The 2019 Innovations in Transportation Roundtable invited three dozen shippers, carriers, and third parties to discuss and debate the relevance of the traditional manner in which truckload freight transportation is procured and managed as well as opportunities and challenges associated with the availability of new data.
This section describes some background on the current state of the TL market and the dominant design of transportation procurement and management.
The truckload (TL) market from fall of 2017 through most of 2018 was a roller coaster as capacity tightened and rates surged. Asked to describe their experience in one word, roundtable participants called 2018 “challenging,” and “volatile,” followed closely by “chaotic,” “expensive,” and “dynamic.”
Adding to the tightness was the phase-in of ELD (electronic logging device) mandates intended to help enforce truck driver HOS (Hours-Of-Service) regulations. This mandate effectively removed capacity from the market by reducing truck drivers’ flexibility — a euphemism for ability to cheat — on when and how much they drove each day. While shippers called it the worst of times, most carriers viewed it as the best of times.

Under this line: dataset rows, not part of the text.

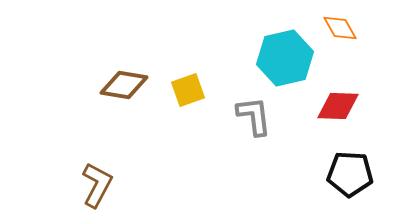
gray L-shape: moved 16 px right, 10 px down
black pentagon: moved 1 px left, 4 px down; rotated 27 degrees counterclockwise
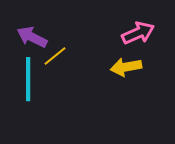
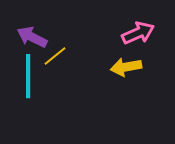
cyan line: moved 3 px up
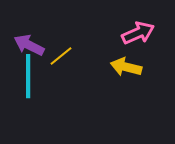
purple arrow: moved 3 px left, 8 px down
yellow line: moved 6 px right
yellow arrow: rotated 24 degrees clockwise
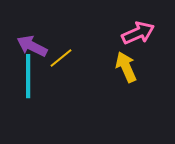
purple arrow: moved 3 px right, 1 px down
yellow line: moved 2 px down
yellow arrow: rotated 52 degrees clockwise
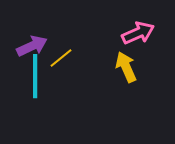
purple arrow: rotated 128 degrees clockwise
cyan line: moved 7 px right
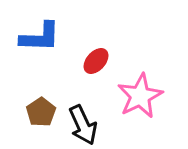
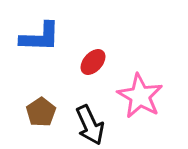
red ellipse: moved 3 px left, 1 px down
pink star: rotated 15 degrees counterclockwise
black arrow: moved 7 px right
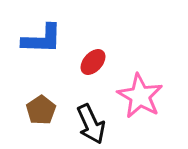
blue L-shape: moved 2 px right, 2 px down
brown pentagon: moved 2 px up
black arrow: moved 1 px right, 1 px up
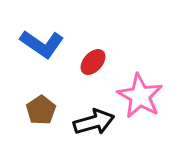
blue L-shape: moved 5 px down; rotated 33 degrees clockwise
black arrow: moved 3 px right, 2 px up; rotated 81 degrees counterclockwise
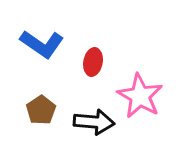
red ellipse: rotated 32 degrees counterclockwise
black arrow: rotated 21 degrees clockwise
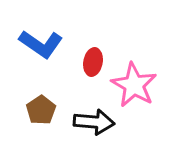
blue L-shape: moved 1 px left
pink star: moved 6 px left, 11 px up
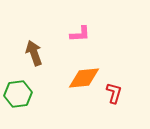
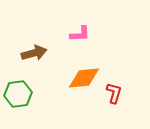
brown arrow: rotated 95 degrees clockwise
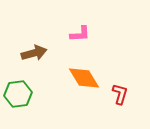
orange diamond: rotated 64 degrees clockwise
red L-shape: moved 6 px right, 1 px down
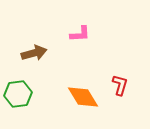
orange diamond: moved 1 px left, 19 px down
red L-shape: moved 9 px up
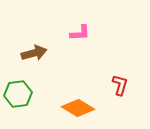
pink L-shape: moved 1 px up
orange diamond: moved 5 px left, 11 px down; rotated 28 degrees counterclockwise
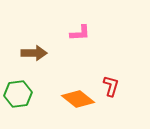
brown arrow: rotated 15 degrees clockwise
red L-shape: moved 9 px left, 1 px down
orange diamond: moved 9 px up; rotated 8 degrees clockwise
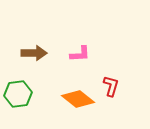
pink L-shape: moved 21 px down
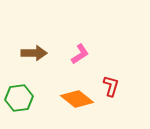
pink L-shape: rotated 30 degrees counterclockwise
green hexagon: moved 1 px right, 4 px down
orange diamond: moved 1 px left
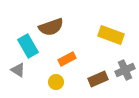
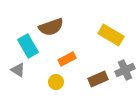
yellow rectangle: rotated 10 degrees clockwise
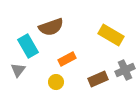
gray triangle: rotated 35 degrees clockwise
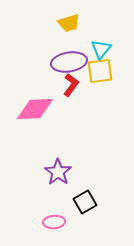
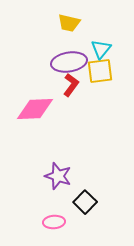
yellow trapezoid: rotated 30 degrees clockwise
purple star: moved 4 px down; rotated 16 degrees counterclockwise
black square: rotated 15 degrees counterclockwise
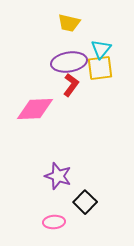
yellow square: moved 3 px up
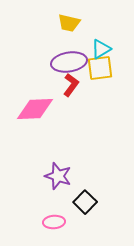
cyan triangle: rotated 20 degrees clockwise
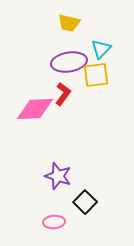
cyan triangle: rotated 15 degrees counterclockwise
yellow square: moved 4 px left, 7 px down
red L-shape: moved 8 px left, 9 px down
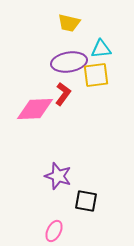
cyan triangle: rotated 40 degrees clockwise
black square: moved 1 px right, 1 px up; rotated 35 degrees counterclockwise
pink ellipse: moved 9 px down; rotated 60 degrees counterclockwise
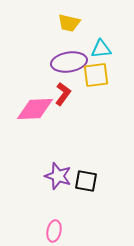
black square: moved 20 px up
pink ellipse: rotated 15 degrees counterclockwise
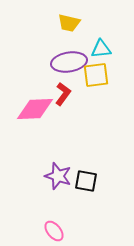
pink ellipse: rotated 50 degrees counterclockwise
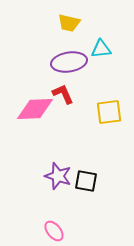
yellow square: moved 13 px right, 37 px down
red L-shape: rotated 60 degrees counterclockwise
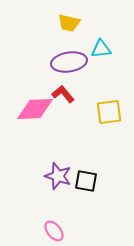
red L-shape: rotated 15 degrees counterclockwise
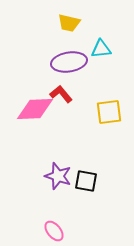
red L-shape: moved 2 px left
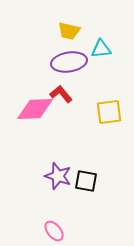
yellow trapezoid: moved 8 px down
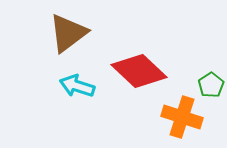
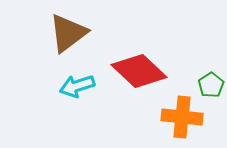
cyan arrow: rotated 36 degrees counterclockwise
orange cross: rotated 12 degrees counterclockwise
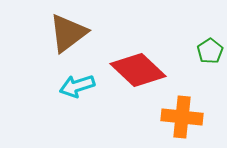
red diamond: moved 1 px left, 1 px up
green pentagon: moved 1 px left, 34 px up
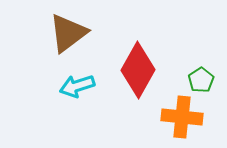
green pentagon: moved 9 px left, 29 px down
red diamond: rotated 76 degrees clockwise
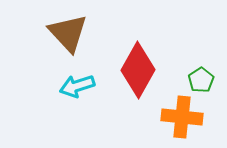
brown triangle: rotated 36 degrees counterclockwise
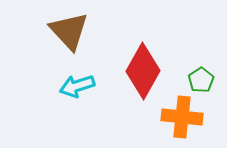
brown triangle: moved 1 px right, 2 px up
red diamond: moved 5 px right, 1 px down
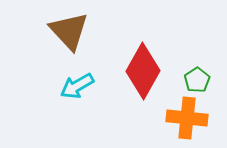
green pentagon: moved 4 px left
cyan arrow: rotated 12 degrees counterclockwise
orange cross: moved 5 px right, 1 px down
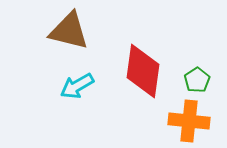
brown triangle: rotated 33 degrees counterclockwise
red diamond: rotated 22 degrees counterclockwise
orange cross: moved 2 px right, 3 px down
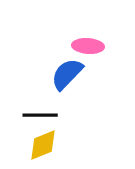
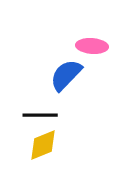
pink ellipse: moved 4 px right
blue semicircle: moved 1 px left, 1 px down
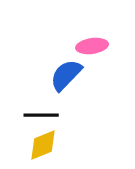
pink ellipse: rotated 12 degrees counterclockwise
black line: moved 1 px right
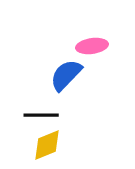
yellow diamond: moved 4 px right
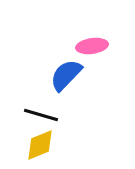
black line: rotated 16 degrees clockwise
yellow diamond: moved 7 px left
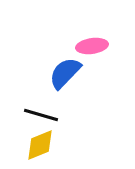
blue semicircle: moved 1 px left, 2 px up
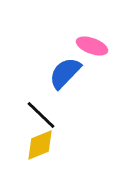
pink ellipse: rotated 28 degrees clockwise
black line: rotated 28 degrees clockwise
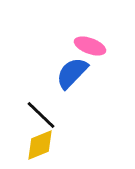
pink ellipse: moved 2 px left
blue semicircle: moved 7 px right
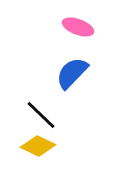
pink ellipse: moved 12 px left, 19 px up
yellow diamond: moved 2 px left, 1 px down; rotated 48 degrees clockwise
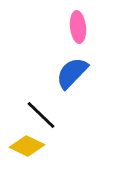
pink ellipse: rotated 64 degrees clockwise
yellow diamond: moved 11 px left
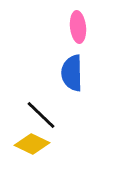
blue semicircle: rotated 45 degrees counterclockwise
yellow diamond: moved 5 px right, 2 px up
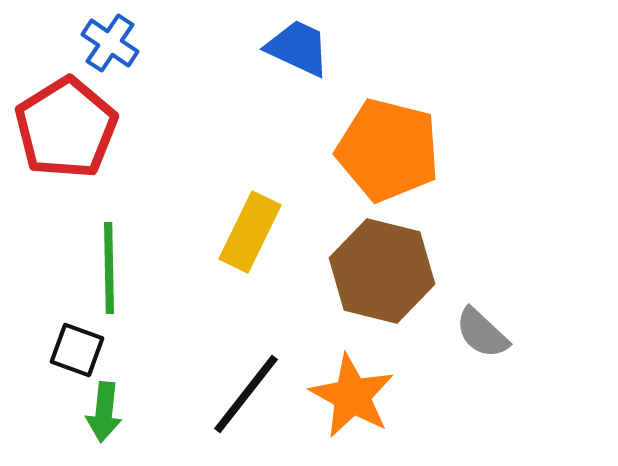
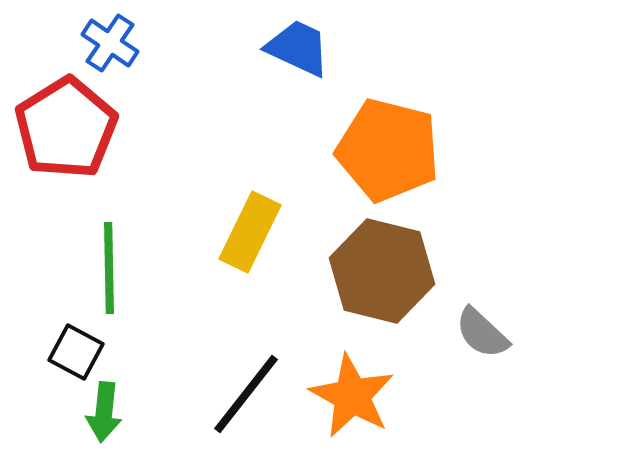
black square: moved 1 px left, 2 px down; rotated 8 degrees clockwise
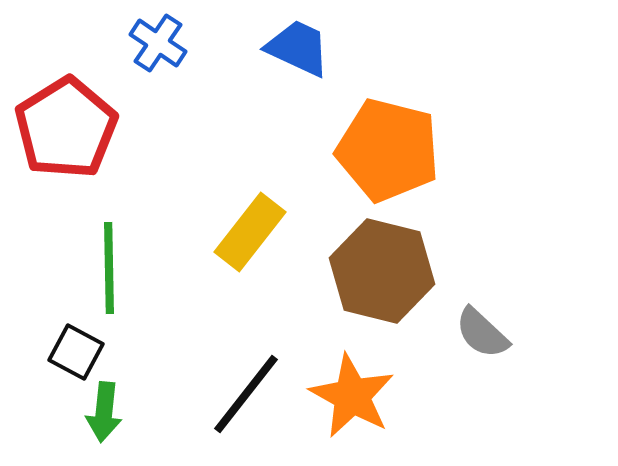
blue cross: moved 48 px right
yellow rectangle: rotated 12 degrees clockwise
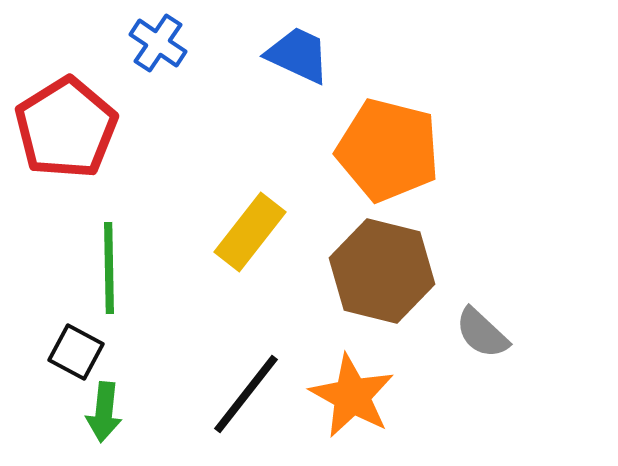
blue trapezoid: moved 7 px down
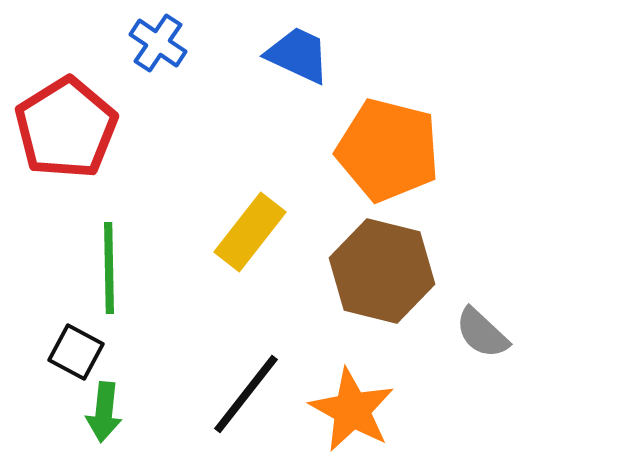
orange star: moved 14 px down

While many pundits made claims that the challenging truckload market of 2018 was a fluke, calmer heads recognized it as just a repeat of a boomand- bust cycle that ripples through the truckload market every three to four years. In fact, by the end of 2018 and into the early part of 2019, it appeared that the market was already turning. Spot rates had subsided and shippers were finding it easier to get the capacity they needed.
One participant presented a graph of spot rates and contract rates over the last decade that revealed this depressingly consistent boom and bust oscillation. During times of tight capacity, spot rates surge and acceptance rates plummet. This is exacerbated by storms, holidays, and other disruptions. Some carriers (or their CFOs) are enticed to refuse loads that have older low contract rates in favor of loads that pay higher rates. In a desperate attempt to lock-in capacity, shippers offer higher contract rates, so these rates start climbing, too.